WORK INSTRUCTIONS: Leaving out all pictures, return the records word for word.

Excerpts from a dataset:
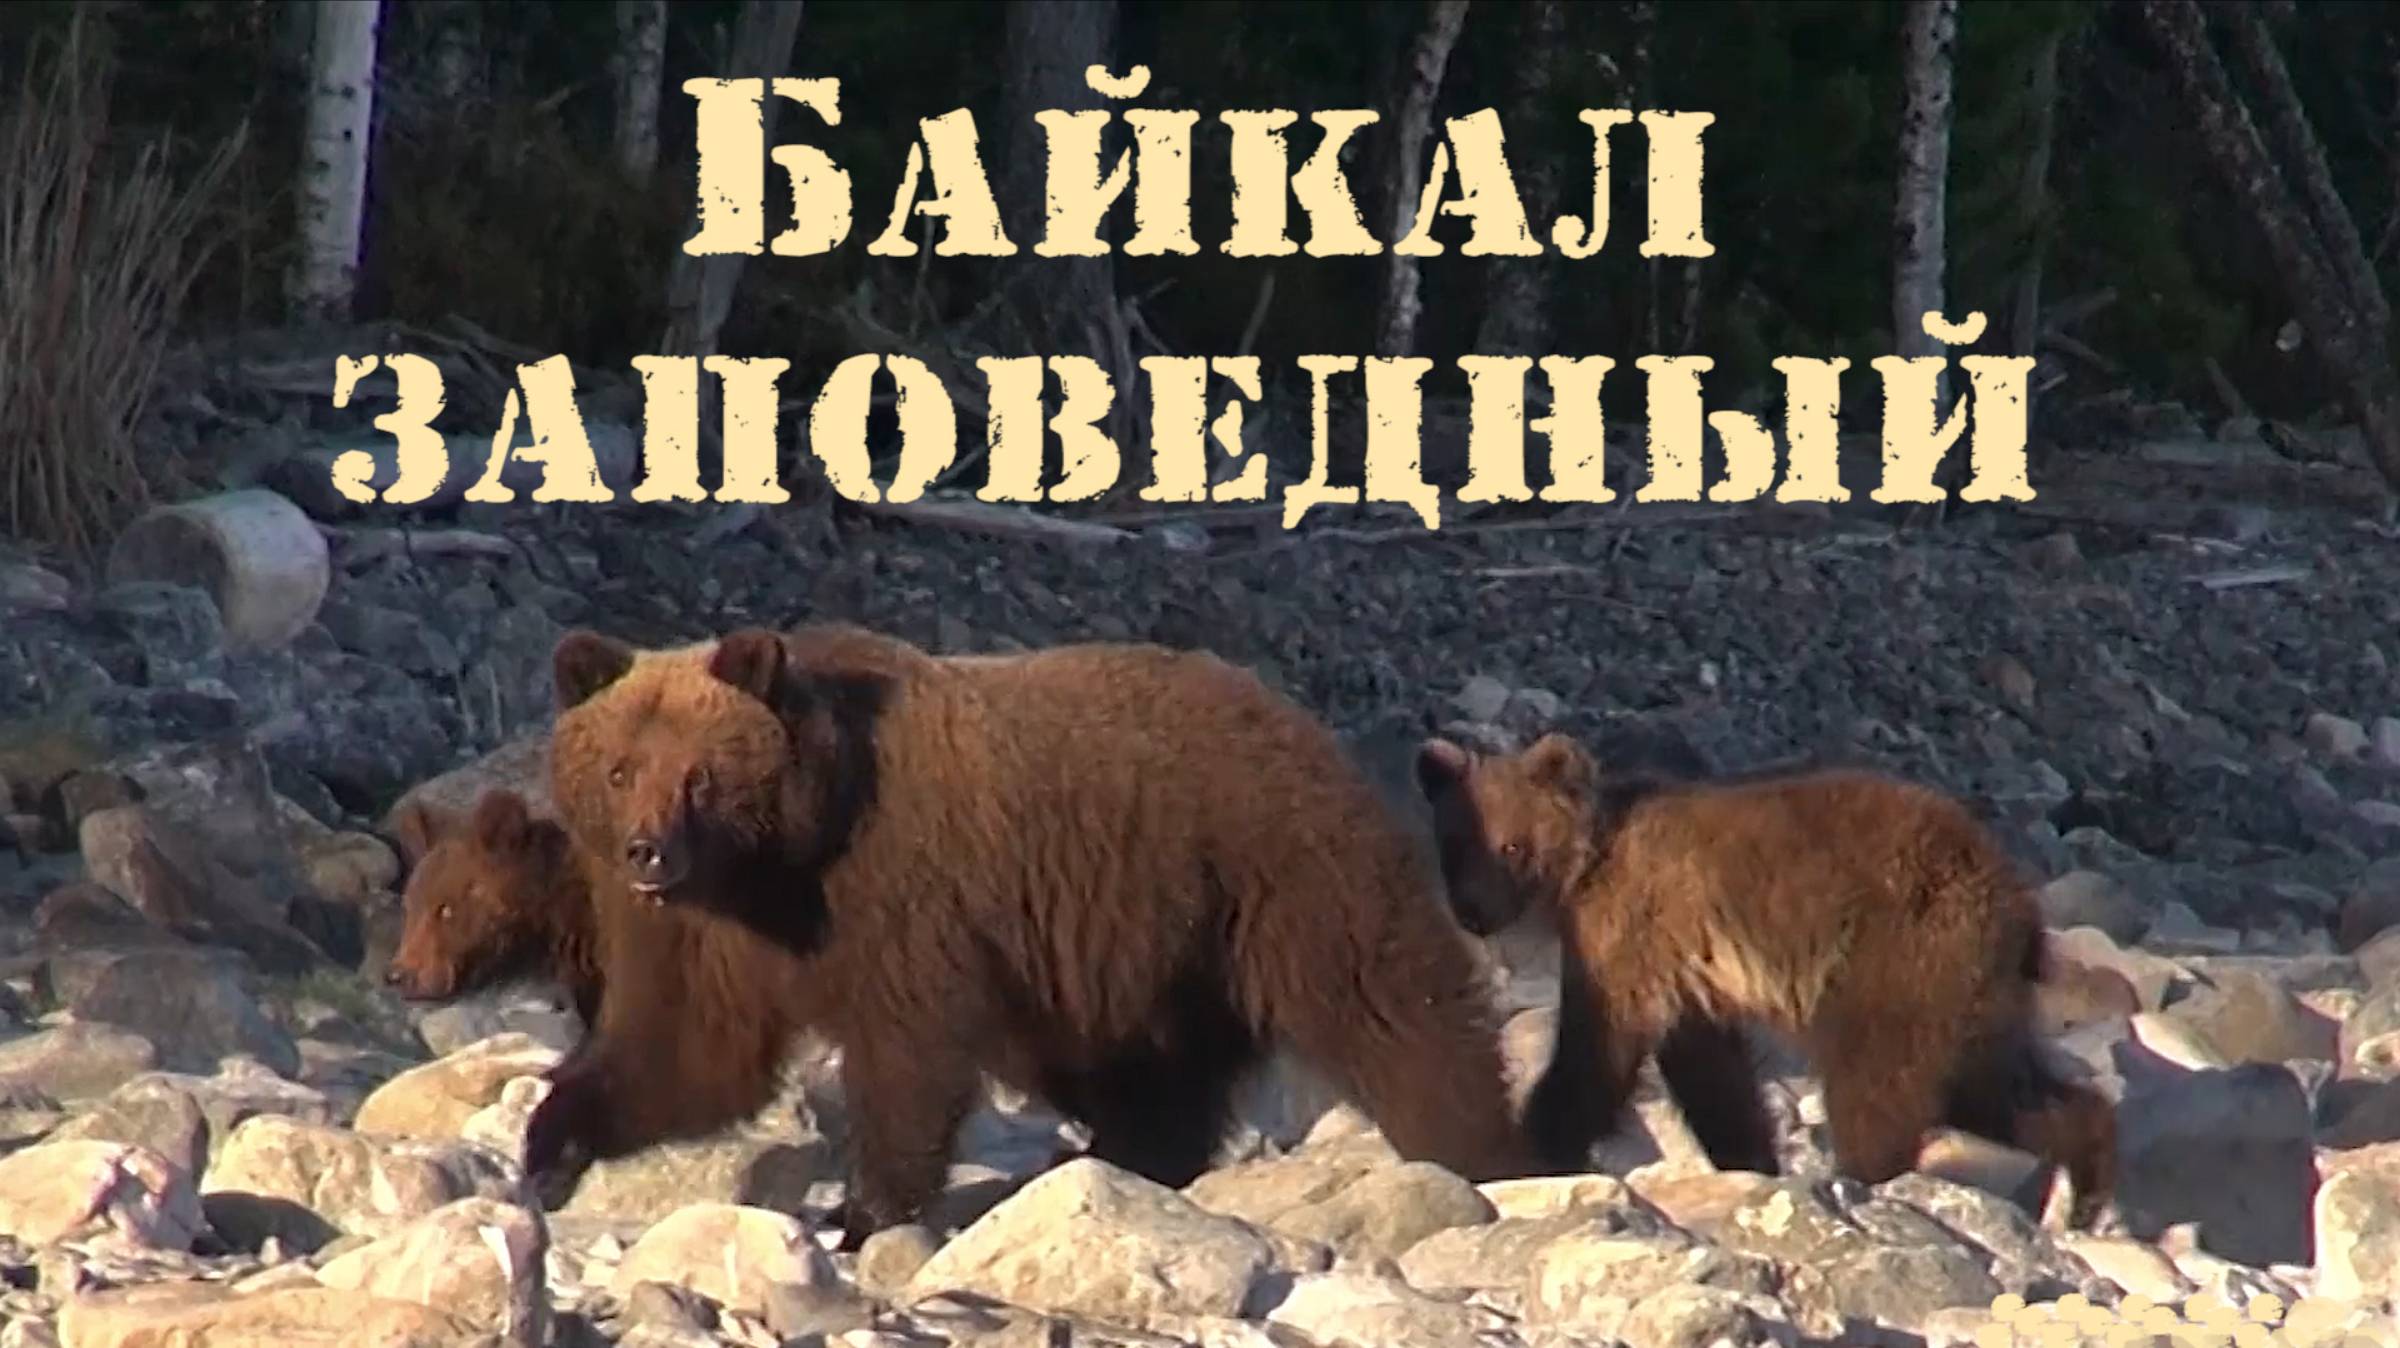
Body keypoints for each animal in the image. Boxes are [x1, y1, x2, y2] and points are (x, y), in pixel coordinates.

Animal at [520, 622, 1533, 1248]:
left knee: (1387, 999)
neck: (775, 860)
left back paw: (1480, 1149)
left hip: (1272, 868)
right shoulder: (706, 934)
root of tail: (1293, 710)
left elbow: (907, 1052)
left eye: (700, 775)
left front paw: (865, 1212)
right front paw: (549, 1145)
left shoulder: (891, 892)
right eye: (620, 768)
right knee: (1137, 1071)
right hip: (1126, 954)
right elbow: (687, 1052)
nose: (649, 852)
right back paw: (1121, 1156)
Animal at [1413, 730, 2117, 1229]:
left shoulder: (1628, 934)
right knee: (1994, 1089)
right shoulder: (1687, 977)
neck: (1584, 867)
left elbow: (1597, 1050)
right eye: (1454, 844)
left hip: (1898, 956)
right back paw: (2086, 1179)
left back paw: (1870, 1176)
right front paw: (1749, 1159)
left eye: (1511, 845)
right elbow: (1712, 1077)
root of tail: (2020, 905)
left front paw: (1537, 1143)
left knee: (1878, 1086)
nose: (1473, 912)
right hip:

SOLUTION FOR THIS TASK:
Body keypoints for each animal in the image. Boxes are [x1, y1, x2, y2] and points are (x, y), in pixel coordinates.

Animal at [520, 622, 1533, 1248]:
left knee: (1387, 999)
neck: (775, 860)
left back paw: (1480, 1149)
left hip: (1272, 868)
right shoulder: (706, 934)
root of tail: (1293, 710)
left elbow: (907, 1052)
left eye: (700, 775)
left front paw: (865, 1212)
right front paw: (549, 1145)
left shoulder: (891, 892)
right eye: (620, 768)
right knee: (1137, 1071)
right hip: (1126, 954)
right elbow: (687, 1052)
nose: (649, 852)
right back paw: (1121, 1156)
Animal at [1413, 730, 2117, 1229]:
left shoulder: (1628, 934)
right knee: (1994, 1089)
right shoulder: (1687, 977)
neck: (1584, 867)
left elbow: (1597, 1050)
right eye: (1454, 844)
left hip: (1898, 956)
right back paw: (2086, 1179)
left back paw: (1870, 1176)
right front paw: (1749, 1159)
left eye: (1511, 845)
right elbow: (1712, 1077)
root of tail: (2020, 905)
left front paw: (1537, 1143)
left knee: (1878, 1086)
nose: (1473, 912)
right hip:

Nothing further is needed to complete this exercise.